A test, which was used to screen cervical cancer in women, will find a wider use in early detection of oral cancer, a leading cause of death in India.
Traditionally, Papanicolau (PAP) smear test is conducted in sexually active women for early detection of cervical cancer. It involves collection of swabs containing cells from outer opening of the cervix in the uterus. These cells are examined to track abnormal cell growth.
In a study which involved using the PAP smear for oral cancer screening, dentists from Yashwant Rao Chavan Memorial Dental College in Aurangabad have found encouraging results. Up to 44 patients, including those who had developed white or red patches suspected to be pre-cancerous lesions, were studied for three years. “A fine bristled nylon brush was used to extract cells from multiple epithelial layers of the inner cheek. These cells were stained with dye used in PAP smear test and studied,” said Dr Dinesh Rajput, associate professor, Yashwant Rao Chavan Memorial Dental College.
The study threw up results which categorised up to 34 patients having high-grade cancer, four low-grade cancer and 10 as normal. “Thirty-four patients’ samples showed abnormal cell growth which was cancerous. The PAP technique is non-invasive and does not cause inconvenience to subjects,” said Rajput. “PAP smear is preferred for screening because biopsy, the only alternative, is painful and invasive. Only if PAP smear results are positive, biopsy of the oral cavity should be advised.”
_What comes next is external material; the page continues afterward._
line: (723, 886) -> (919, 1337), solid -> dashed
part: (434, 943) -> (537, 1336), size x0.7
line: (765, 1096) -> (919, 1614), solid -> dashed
Every year, around 80,000 new cases of oral cancer are reported in India. “It is highly prevalent in India as a large population chews gutkha, tobacco and pan masala. Lung and oral cancer are leading causes of death in India,” said Dr Pankaj Chaturvedi, professor, head and neck department, Tata Memorial Hospital in Parel.
Poor screening and late detection cause maximum deaths which can be averted through mass PAP smear test. “Around 1.5 lakh persons will be screened in Mumbai, Aurangabad and Pune until March 2015. We are in talks with police force, BMC officials, newspaper vendors, corporate houses such as TCS, Siemens and Edelweiss to screen employees for pre-cancerous oral lesions through PAP test,” said Sunil Ikhe, director, Virtus Health Services, India.